I suppose that doesn't rule out the idea that Jamaica Bay's waters might be cleaner than the Hudson River, but while the Hudson might have a tissue mill releasing thousands of gallons of waste into the water every day, Jamaica Bay has to worry about storm runoff, and seepage from an old landfill - all the while acting as a giant sponge for what washes off of the runways at JFK.

A report by Donald Malins, a researcher at the Pacific Northwest Research Foundation states that fish caught in New York Harbor had close to ten times the amount of PCBs than fish tested in Montauk, Long Island. Similarly, DDT levels in fish in NY Harbor were close to ten times the amount of the fish tested off Montauk.
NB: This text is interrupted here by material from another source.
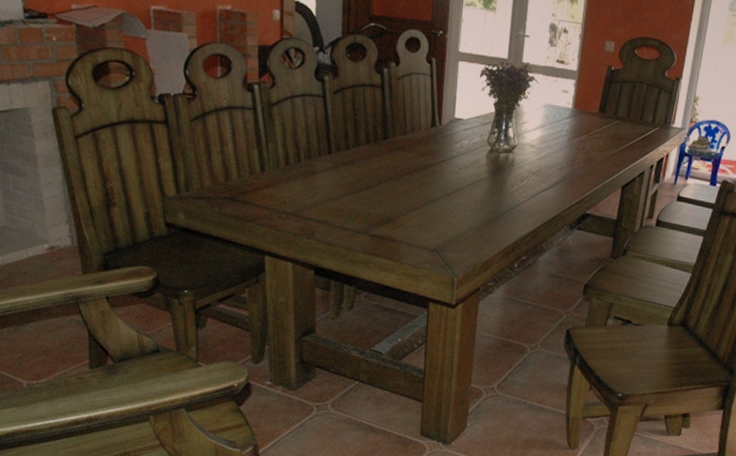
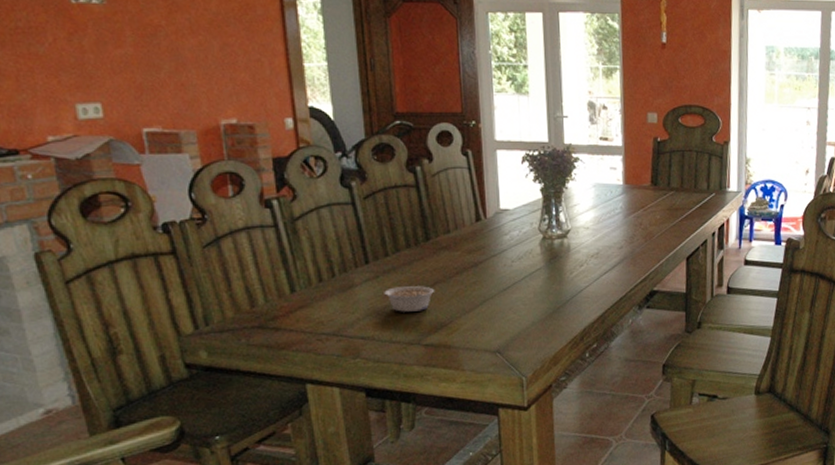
legume: none [341,178,386,204] -> present [384,286,434,312]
The official word on striped bass in Jamaica Bay is actually better than I thought. Turns out, the official advisory is that adult males "eat no more than one meal per week of American eel, bluefish, striped bass and smaller [under 25-inch] weakfish," if you can manage to catch one of those suckers.

But, listen, I'm out. I'm officially a catch and release guy. It's just a shame that it's come to this point. Man has been living and eating out of these waters for so long and now we've done so much damage to the fish that were here before us.
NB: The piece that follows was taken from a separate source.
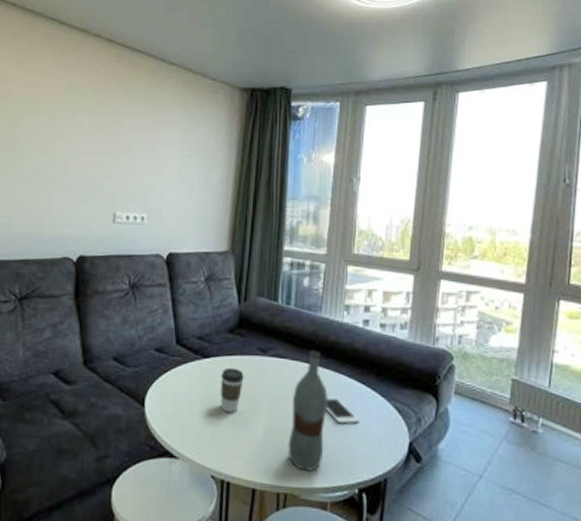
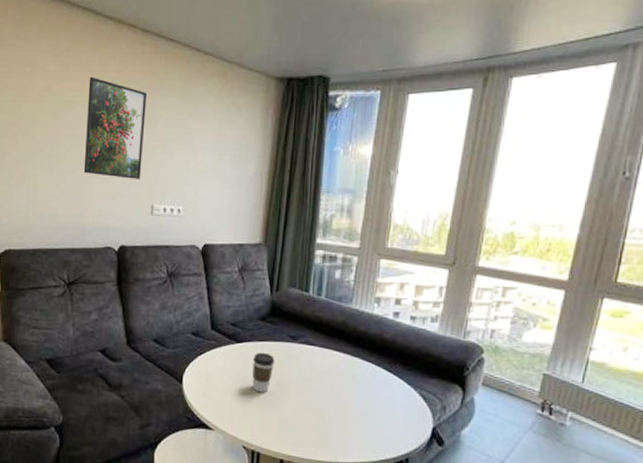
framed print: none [41,83,111,186] -> present [83,76,147,179]
bottle: present [288,350,328,472] -> none [314,339,355,448]
cell phone: present [326,396,359,424] -> none [352,382,385,408]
Some of the most interesting things from the text of the 2009-2010 Health Advisory:

The expected:
-Women and Children are at particular risk.
-Always wash your hands after handling your three and four-ounce LEAD sinkers; and never bite those little sinkers that fix onto monofilament. They're lead, dude.
-"Do not eat any fish or game if they are found dead or dying."

The alarming:
-Over 130 bodies of water in New York State have specific warnings against eating certain types of fish
-Never, EVER, EVER!!!! eat the lobster tomalley, or hepatopancreas. Don't do it. It will do you in. Fluid from the hepatopancreas spreads to the water you cook your lobster in, too. So throw it out. Maybe put gloves on while throwing it out.
-Aside from the tomalley, contaminants accumulate in the fat of the fish, so trim your catch well!

The bizarre:

-When it comes to eating snapping turtles - first of all, be careful even going NEAR snapping turtles - um, don't eat the fat.
-Maybe think about not using lead bullets anymore.
-In case you were thinking about it, don't eat intestines.
-While dressing game, be aware of any abscesses in the lungs, ribg cage, intestines, liver or stomach. Thank you Dwight Schrute.
-OK. If you insist on taking the skull cap (antlers) of your kill, at least wear gloves. And clean the damn thing.
-"Thorough cooking will inactivate the rabies vidus, but meat from infected game should not be eaten."
-Don't handle any spinal cords, brains, or other nervous tissue. Just don't.
-Finally, if you absolutely insist on eating a wild goose or duck, skin them and remove all the fat first. And - in true "Eat This, Not That" style - Eat Wood ducks and Canada Geese, not diving ducks.